Она взяла полотенце и зашагала прочь, но Уродка теперь, кажется, стеснялась еще больше. Неприязненно глянула на двух мужчин:
– Да и некоторым старым пошлякам – любителям на птичек поглазеть – будет полегче.
Старик усмехнулся, а Уродка показала ему язык. Потом она тоже взяла из корзинки полотенце и последовала за подругой.
– Садитесь, садитесь, милый юноша. Они вам просто голову морочат. Ни хрена себе, стесняются они!

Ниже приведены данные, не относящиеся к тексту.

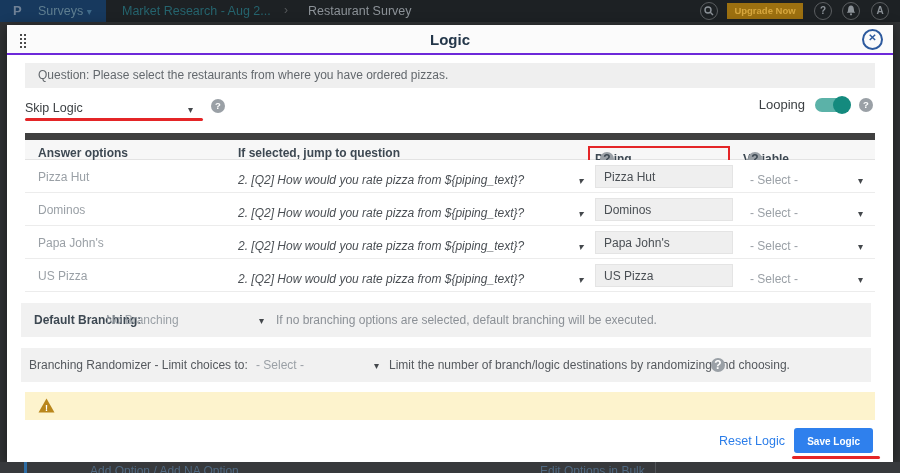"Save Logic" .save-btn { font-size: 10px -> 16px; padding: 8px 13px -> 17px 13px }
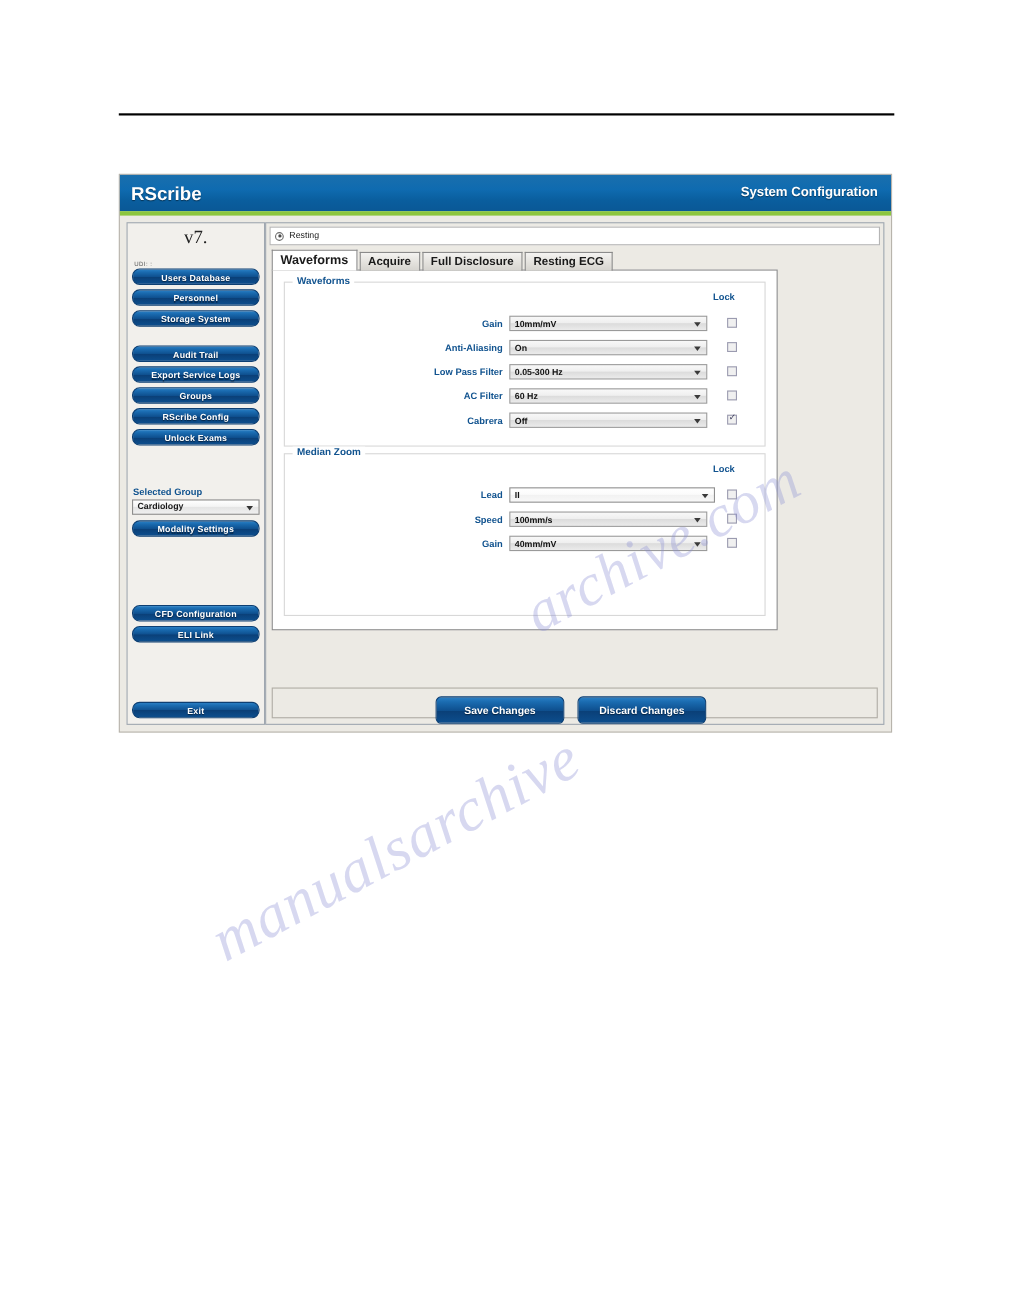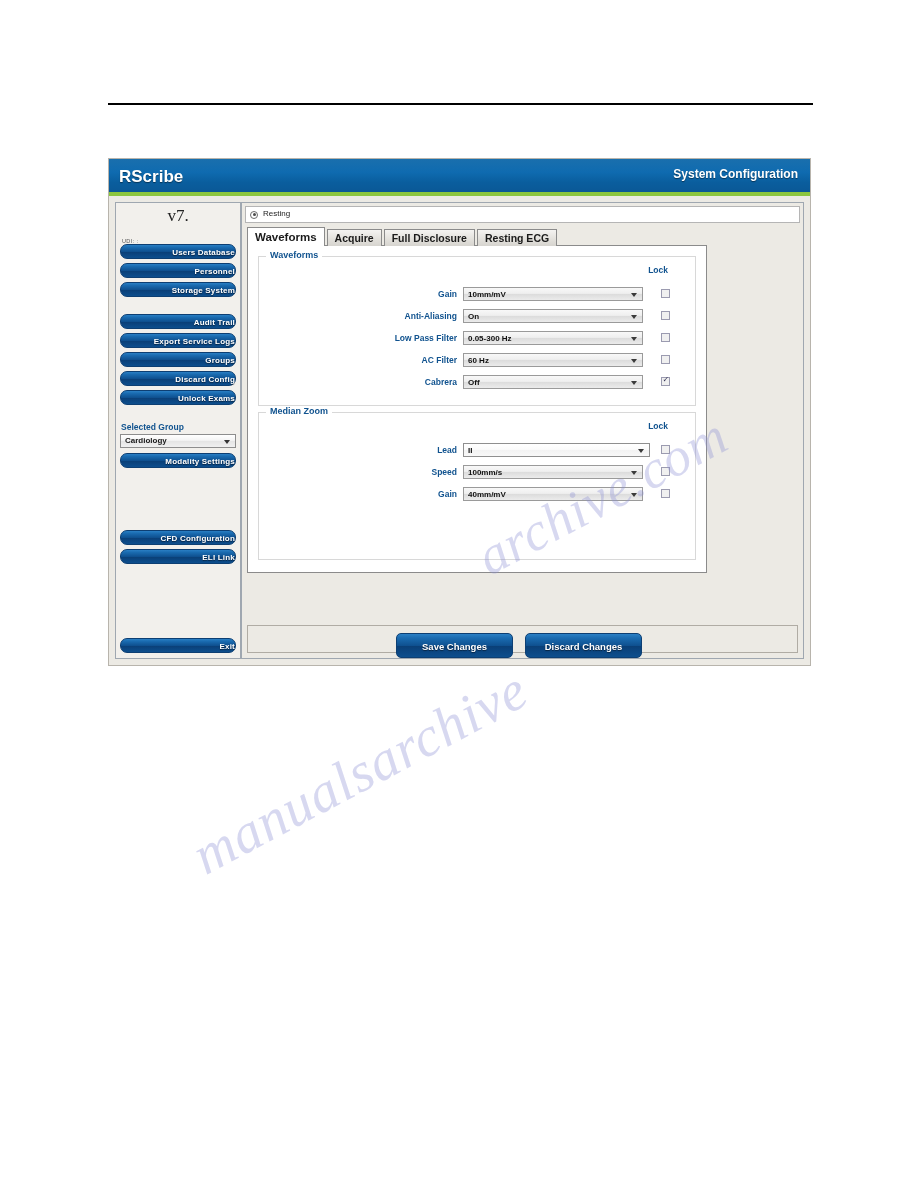"Users Database" .nav-btn { text-align: right -> center }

Дэвид опустился на усыпанную хвоей траву. По-видимому, эта сцена была устроена специально – продемонстрировать, на что им приходится идти ради старого художника, хотя прошлый вечер, как ему представлялось, был достаточно убедительным свидетельством происходящего. Он чувствовал, что его поддразнивают, что против него составлен некий шутливый заговор: мол, теперь наша очередь вас шокировать. Стрелка – узкая, поросшая густой травой коса – выдавалась в озеро ярдах в шестидесяти от того места, где они расположились. Девушки прошли к самому концу стрелки; дикие утки с громким плеском поднялись с середины озера и, плавной дугой пролетев над деревьями, скрылись за лесом. Девушки остановились; Мышь принялась стягивать свитер. Стянула, снова вывернула лицевой стороной наружу и бросила на траву. Расстегнула бюстгальтер. Уродка бросила взгляд назад, туда, где, отделенные от них зеркалом воды, остались Дэвид и Бресли, швырком скинула с ног веллингтоны и спустила с плеча одну из лямок комбинезона. Мышь стянула с ног джинсы и трусики вместе, потом вытащила трусики из джинсов и сложила все рядом с остальными одежками. Прошла к краю косы и сразу вошла в воду. Ее подруга спустила с плеча вторую лямку – комбинезон упал на траву, – потом стянула рубаху. Больше на ней ничего не было. Направившись к воде, она чуть повернулась боком туда, где в отдалении сидели мужчины, и, обратив к ним лицо, сделала смешное движение, этакий щегольской шажок в сторону и взмах руками, словно исполнительница стриптиза. Старик снова издал характерный густой смешок и подтолкнул Дэвида тростью под локоть. Он восседал, словно султан на троне, глядя на своих юных рабынь: две нагие фигурки – теплые, смуглые спины на лазури воды – уходили все дальше, к середине озера. Дно полого спускалось в глубину. Но вот Мышь рванулась вперед и поплыла: четкий, вполне правильный кроль. Уродка осторожно шла дальше в глубину, высоко подняв голову: старалась не замочить свои драгоценные рыжие кудряшки; потом осторожно легла на воду и поплыла медленным, неумелым брассом.